EXERCISE MATERIALS:
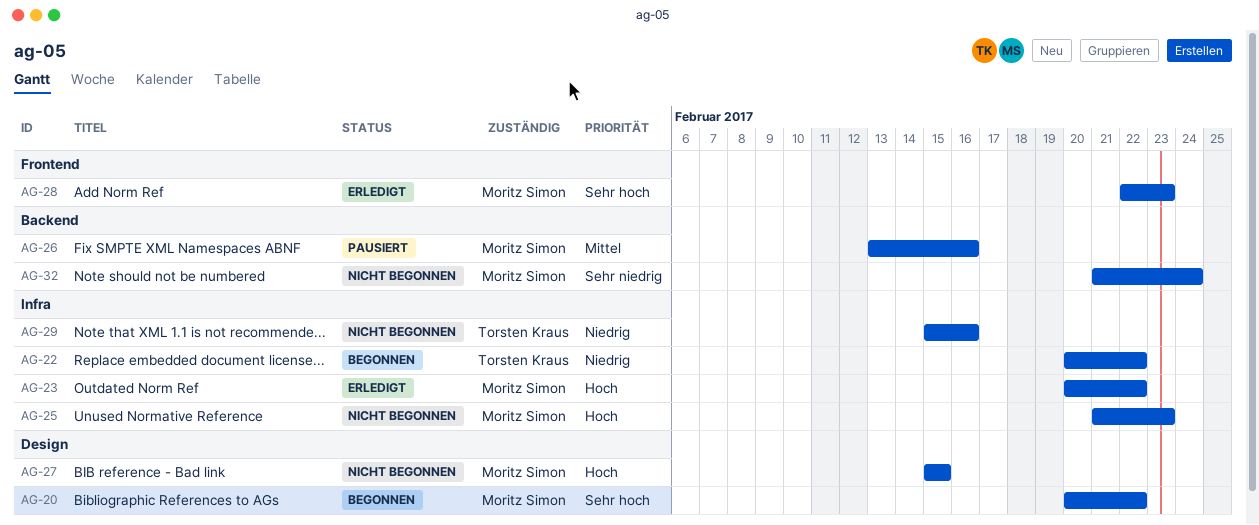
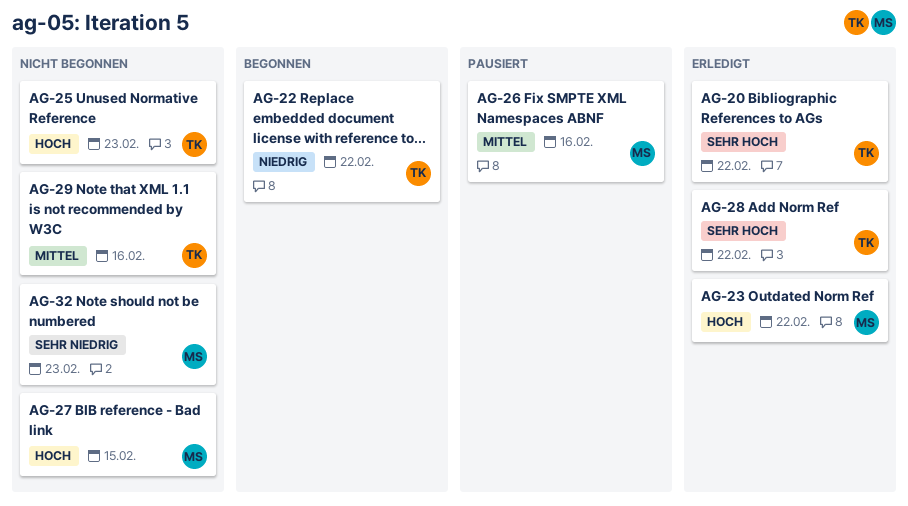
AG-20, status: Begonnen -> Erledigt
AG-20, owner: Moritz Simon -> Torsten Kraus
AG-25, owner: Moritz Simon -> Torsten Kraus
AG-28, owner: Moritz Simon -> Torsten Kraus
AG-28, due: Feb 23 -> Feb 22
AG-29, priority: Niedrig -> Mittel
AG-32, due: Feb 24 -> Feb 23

==

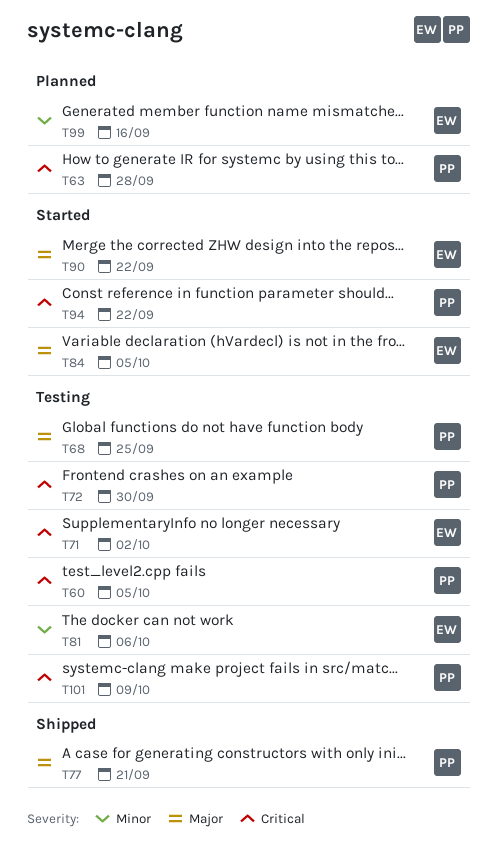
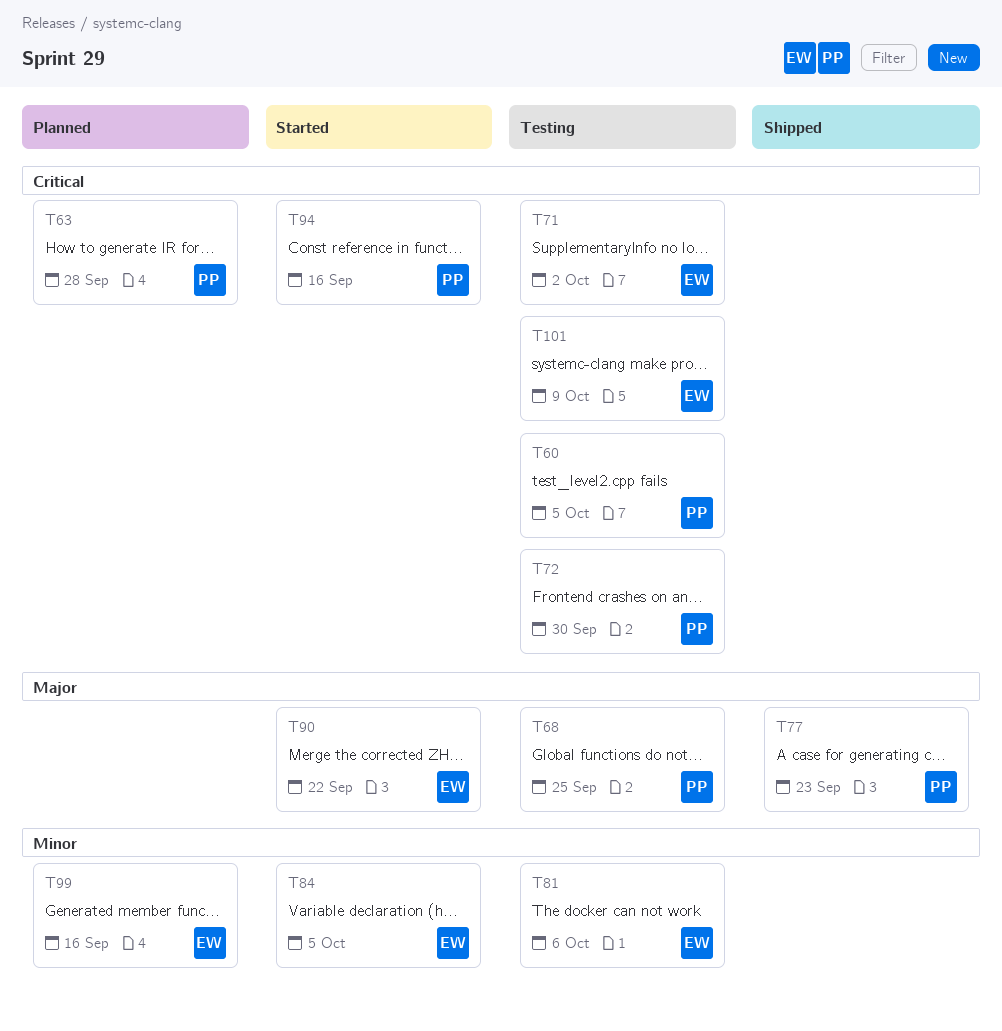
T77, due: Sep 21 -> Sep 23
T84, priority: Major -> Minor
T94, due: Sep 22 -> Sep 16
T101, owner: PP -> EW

WHAT NEEDS TO BE DONE: Of all the entries above, retype exactly the lines from the line with "AG-20, owner: Moritz Simon -> Torsten Kraus" to the line with "AG-32, due: Feb 24 -> Feb 23", both included, and no others.

WORKED SOLUTION:
AG-20, owner: Moritz Simon -> Torsten Kraus
AG-25, owner: Moritz Simon -> Torsten Kraus
AG-28, owner: Moritz Simon -> Torsten Kraus
AG-28, due: Feb 23 -> Feb 22
AG-29, priority: Niedrig -> Mittel
AG-32, due: Feb 24 -> Feb 23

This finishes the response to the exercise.